◆ **Data provided**:
*** Begin section ***
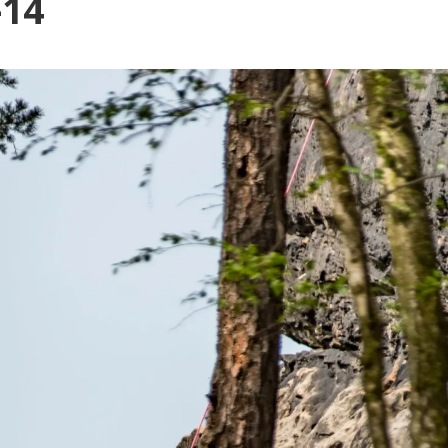
Blog
-14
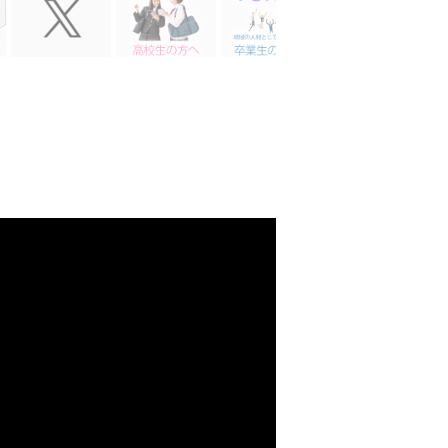
す。
くりましょう。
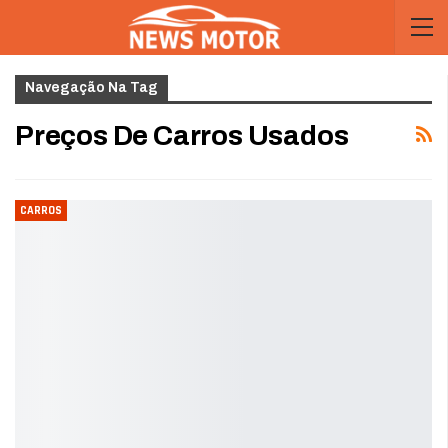
Navegação Na Tag
Preços De Carros Usados
CARROS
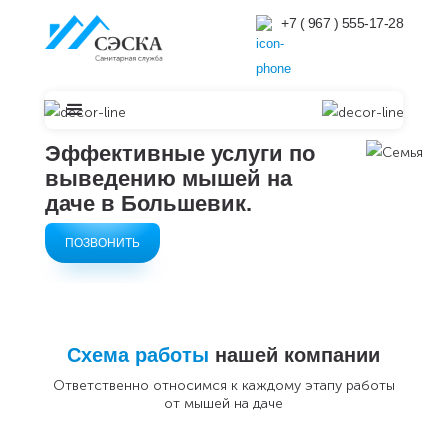
+7 ( 967 ) 555-17-28
Эффективные услуги по
выведению мышей на
даче в
Большевик.
ПОЗВОНИТЬ
Схема работы
нашей компании
Ответственно относимся к каждому этапу работы
от мышей на даче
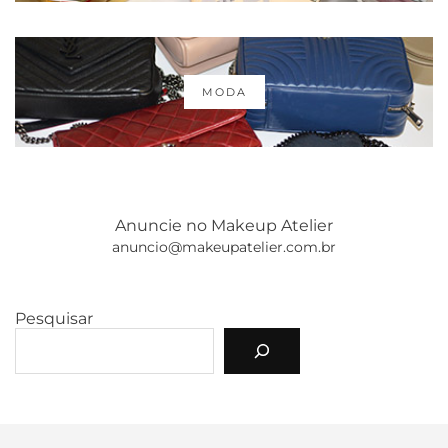
MODA
Anuncie no Makeup Atelier
anuncio@makeupatelier.com.br
Pesquisar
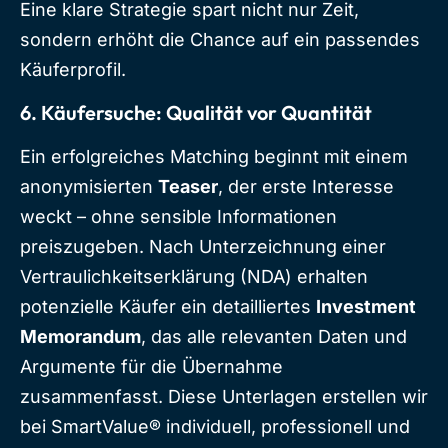
Eine klare Strategie spart nicht nur Zeit,
sondern erhöht die Chance auf ein passendes
Käuferprofil.
6. Käufersuche: Qualität vor Quantität
Ein erfolgreiches Matching beginnt mit einem
anonymisierten
Teaser
, der erste Interesse
weckt – ohne sensible Informationen
preiszugeben. Nach Unterzeichnung einer
Vertraulichkeitserklärung (NDA) erhalten
potenzielle Käufer ein detailliertes
Investment
Memorandum
, das alle relevanten Daten und
Argumente für die Übernahme
zusammenfasst. Diese Unterlagen erstellen wir
bei SmartValue® individuell, professionell und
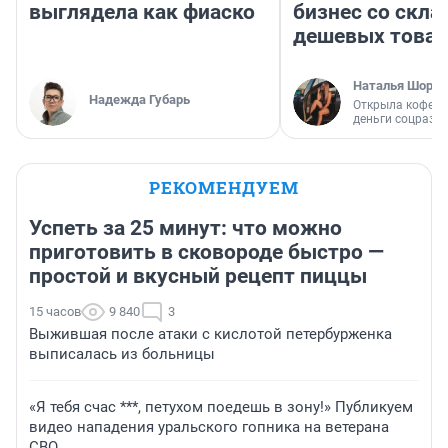
выглядела как фиаско
бизнес со скл
дешевых това
Наталья Шорох
Надежда Губарь
Открыла кофейн
деньги соцразв
РЕКОМЕНДУЕМ
Успеть за 25 минут: что можно
приготовить в сковороде быстро —
простой и вкусный рецепт пиццы
15 часов
9 840
3
Выжившая после атаки с кислотой петербурженка
выписалась из больницы
«Я тебя счас ***, петухом поедешь в зону!» Публикуем
видео нападения уральского гопника на ветерана
СВО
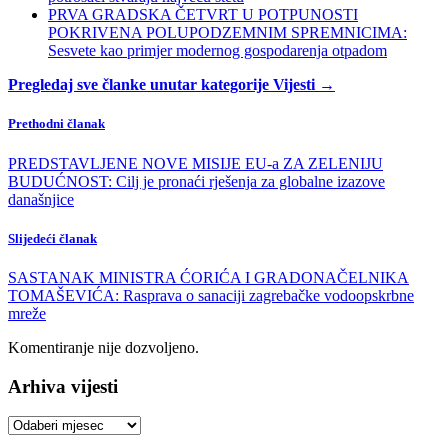
PRVA GRADSKA ČETVRT U POTPUNOSTI
POKRIVENA POLUPODZEMNIM SPREMNICIMA:
Sesvete kao primjer modernog gospodarenja otpadom
Pregledaj sve članke unutar kategorije Vijesti →
Prethodni članak
PREDSTAVLJENE NOVE MISIJE EU-a ZA ZELENIJU
BUDUĆNOST: Cilj je pronaći rješenja za globalne izazove
današnjice
Slijedeći članak
SASTANAK MINISTRA ĆORIĆA I GRADONAČELNIKA
TOMAŠEVIĆA: Rasprava o sanaciji zagrebačke vodoopskrbne
mreže
Komentiranje nije dozvoljeno.
Arhiva vijesti
Arhiva
vijesti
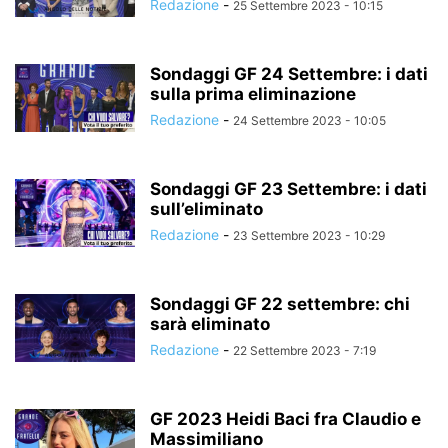
Redazione
-
25 Settembre 2023 - 10:15
Sondaggi GF 24 Settembre: i dati
sulla prima eliminazione
Redazione
-
24 Settembre 2023 - 10:05
Sondaggi GF 23 Settembre: i dati
sull’eliminato
Redazione
-
23 Settembre 2023 - 10:29
Sondaggi GF 22 settembre: chi
sarà eliminato
Redazione
-
22 Settembre 2023 - 7:19
GF 2023 Heidi Baci fra Claudio e
Massimiliano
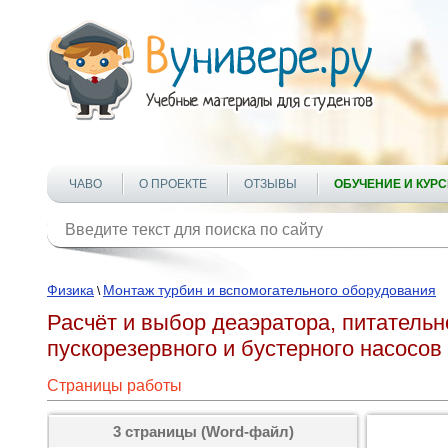
ЧАВО
О ПРОЕКТЕ
ОТЗЫВЫ
ОБУЧЕНИЕ И КУР
Физика
Монтаж турбин и вспомогательного оборудования
\
Расчёт и выбор деаэратора, питательн
пускорезервного и бустерного насосов
Страницы работы
3 страницы (Word-файл)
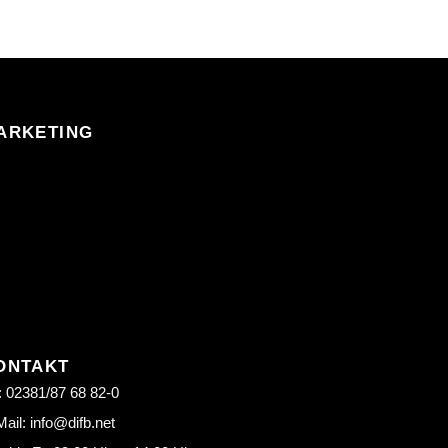
ARKETING
ONTAKT
: 02381/87 68 82-0
ail: info@difb.net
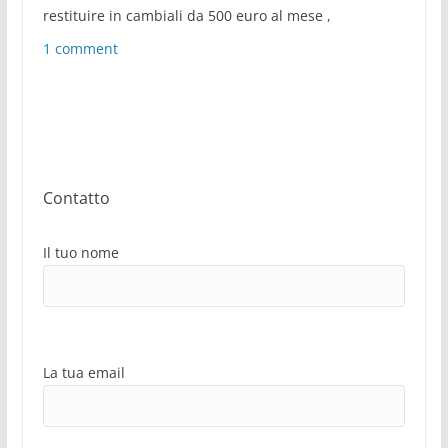
restituire in cambiali da 500 euro al mese ,
1 comment
Contatto
Il tuo nome
La tua email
*** End section ***
◆ **About this task**: Copy out the text read from all of the records above, line for line with nothing changed, and leave out the pictures.

◆ **Solution below**:
Blog
-14
す。
くりましょう。
Navegação Na Tag
Preços De Carros Usados
CARROS
+7 ( 967 ) 555-17-28
Эффективные услуги по
выведению мышей на
даче в
Большевик.
ПОЗВОНИТЬ
Схема работы
нашей компании
Ответственно относимся к каждому этапу работы
от мышей на даче
MODA
Anuncie no Makeup Atelier
anuncio@makeupatelier.com.br
Pesquisar
Eine klare Strategie spart nicht nur Zeit,
sondern erhöht die Chance auf ein passendes
Käuferprofil.
6. Käufersuche: Qualität vor Quantität
Ein erfolgreiches Matching beginnt mit einem
anonymisierten
Teaser
, der erste Interesse
weckt – ohne sensible Informationen
preiszugeben. Nach Unterzeichnung einer
Vertraulichkeitserklärung (NDA) erhalten
potenzielle Käufer ein detailliertes
Investment
Memorandum
, das alle relevanten Daten und
Argumente für die Übernahme
zusammenfasst. Diese Unterlagen erstellen wir
bei SmartValue® individuell, professionell und
выглядела как фиаско
бизнес со скл
дешевых това
Наталья Шорох
Надежда Губарь
Открыла кофейн
деньги соцразв
РЕКОМЕНДУЕМ
Успеть за 25 минут: что можно
приготовить в сковороде быстро —
простой и вкусный рецепт пиццы
15 часов
9 840
3
Выжившая после атаки с кислотой петербурженка
выписалась из больницы
«Я тебя счас ***, петухом поедешь в зону!» Публикуем
видео нападения уральского гопника на ветерана
СВО
PRVA GRADSKA ČETVRT U POTPUNOSTI
POKRIVENA POLUPODZEMNIM SPREMNICIMA:
Sesvete kao primjer modernog gospodarenja otpadom
Pregledaj sve članke unutar kategorije Vijesti →
Prethodni članak
PREDSTAVLJENE NOVE MISIJE EU-a ZA ZELENIJU
BUDUĆNOST: Cilj je pronaći rješenja za globalne izazove
današnjice
Slijedeći članak
SASTANAK MINISTRA ĆORIĆA I GRADONAČELNIKA
TOMAŠEVIĆA: Rasprava o sanaciji zagrebačke vodoopskrbne
mreže
Komentiranje nije dozvoljeno.
Arhiva vijesti
Arhiva
vijesti
Redazione
-
25 Settembre 2023 - 10:15
Sondaggi GF 24 Settembre: i dati
sulla prima eliminazione
Redazione
-
24 Settembre 2023 - 10:05
Sondaggi GF 23 Settembre: i dati
sull’eliminato
Redazione
-
23 Settembre 2023 - 10:29
Sondaggi GF 22 settembre: chi
sarà eliminato
Redazione
-
22 Settembre 2023 - 7:19
GF 2023 Heidi Baci fra Claudio e
Massimiliano
ЧАВО
О ПРОЕКТЕ
ОТЗЫВЫ
ОБУЧЕНИЕ И КУР
Физика
Монтаж турбин и вспомогательного оборудования
\
Расчёт и выбор деаэратора, питательн
пускорезервного и бустерного насосов
Страницы работы
3 страницы (Word-файл)
ARKETING
ONTAKT
: 02381/87 68 82-0
ail: info@difb.net
restituire in cambiali da 500 euro al mese ,
1 comment
Contatto
Il tuo nome
La tua email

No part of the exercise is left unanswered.